Tasks and exercises.
a - According to the article on the opioid crisis, how many opioid prescriptions did U.S. healthcare providers write in 2020?
b - Reproduce the part of the article on the opioid crisis between "Last spring, senators" and "the House companion.", inclusive.
c - Write the next part of the article on the opioid crisis, picking up after its final sentence.

Passage for review.
▬▬▬
As the COVID-19 pandemic continues to dominate headlines, the opioid crisis, another very real public health threat, seems to have become an issue of the past for many. This couldn’t be further from the truth. The reality is that the opioid epidemic is continuing, and in many cases has worsened in communities across the country.

More than 100,000 Americans died of drug overdoses from 2020 to 2021, according to data from the Centers for Disease Control and Prevention — a 28.5 percent increase from the prior 12-month period. Despite the progress made against opioid abuse and addiction in recent years, this hopeful trend has reversed during the COVID-19 pandemic as the latest numbers surpass even the yearly tolls during the height of the opioid epidemic. This surge in overdose deaths represents an increasingly urgent public health crisis that must be addressed.

We shouldn’t have to count overdoses or related deaths to recognize this as a critical issue. We need to get ahead of opioid abuse and addiction by looking to the root of the problem: initial exposure to opioids. More than 50 million Americansundergo inpatient surgery each year. Sixty-seven percent of those patients fill opioid prescriptions for their pain. Unfortunately, 2 million of them will go on to be persistent opioid users. As many as one in four people who receive opioids long-term in a primary-care setting struggle with addiction. In spite of that, U.S. healthcare providers in 2020 still wrote more than 142 million opioid prescriptions.

Last spring, senators Joe Manchin, D-W.Va., and Tim Scott, R-S.C., took an essential step to prevent initial exposure to opioids by introducing the Non-Opioid Directive Act. Representatives David McKinley, R-W.Va., John Curtis, R-Utah, Lisa Blunt Rochester, D-Del., and Tom O’Halleran. D-Ariz., followed soon after with the House companion.

The bill would enable Americans to sign a  voluntary non-opioid pain management directive notifying health professionals that they do not want opioids. It would ensure that non-opioid options for pain management are considered in medical treatment, and it also provides a supportive tool for Americans to notify their healthcare providers that they want alternatives for pain treatment. Providers can still administer opioids in emergency situations or hospice care settings without any retribution. This bill is critically important for those who are most at risk of misusing opioids, including those with a history of an opioid disorder.
▬▬▬
(Stored data entries)
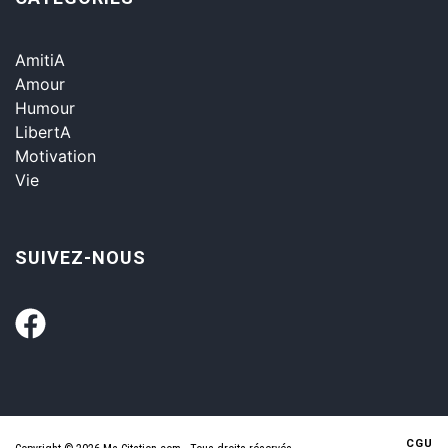
AmitiA
Amour
Humour
LibertA
Motivation
Vie
SUIVEZ-NOUS
CGU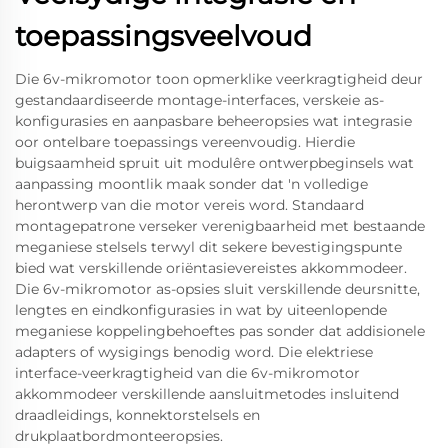
toepassingsveelvoud
Die 6v-mikromotor toon opmerklike veerkragtigheid deur
gestandaardiseerde montage-interfaces, verskeie as-
konfigurasies en aanpasbare beheeropsies wat integrasie
oor ontelbare toepassings vereenvoudig. Hierdie
buigsaamheid spruit uit modulêre ontwerpbeginsels wat
aanpassing moontlik maak sonder dat 'n volledige
herontwerp van die motor vereis word. Standaard
montagepatrone verseker verenigbaarheid met bestaande
meganiese stelsels terwyl dit sekere bevestigingspunte
bied wat verskillende oriëntasievereistes akkommodeer.
Die 6v-mikromotor as-opsies sluit verskillende deursnitte,
lengtes en eindkonfigurasies in wat by uiteenlopende
meganiese koppelingbehoeftes pas sonder dat addisionele
adapters of wysigings benodig word. Die elektriese
interface-veerkragtigheid van die 6v-mikromotor
akkommodeer verskillende aansluitmetodes insluitend
draadleidings, konnektorstelsels en
drukplaatbordmonteeropsies.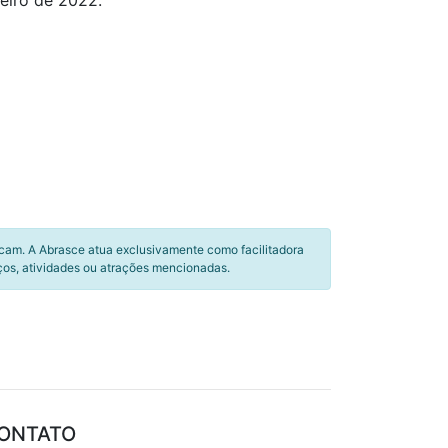
neiro de 2022.
icam. A Abrasce atua exclusivamente como facilitadora
ços, atividades ou atrações mencionadas.
ONTATO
▬▬▬
Per-task answers.
a - More than 142 million.

b -
Last spring, senators Joe Manchin, D-W.Va., and Tim Scott, R-S.C., took an essential step to prevent initial exposure to opioids by introducing the Non-Opioid Directive Act. Representatives David McKinley, R-W.Va., John Curtis, R-Utah, Lisa Blunt Rochester, D-Del., and Tom O’Halleran. D-Ariz., followed soon after with the House companion.

c -
This common sense practice is gaining traction. To date, eight states have almost unanimously passed legislation establishing a non-opioid directive to allow patients to notify health professionals that they do not want to be treated with opioids. Now, nine more states are considering similar legislation. This is excellent progress, but it’s not enough. Opioid addiction touches every corner of the United States. It’s time to establish a federal directive to give all Americans the option to choose alternative pain treatments that are both safe and effective.

As an organization committed to bringing awareness to the opioid epidemic, Hope United knows how crucial it is to limit initial opioid exposure. Hope United was founded after the devastating death of Tyler Bornstein, who died of a heroin and fentanyl overdose at the age of 23 after several years of addiction stemming from opioids prescribed to him after surgery. Opioid abuse is an issue that cannot be ignored and deserves the attention of our government leaders.

We must advance solutions like the Non-Opioid Directive Act that will tackle the problem by preventing initial exposure to opioids so we can stand for Tyler and the other lives opioid addiction cut too short.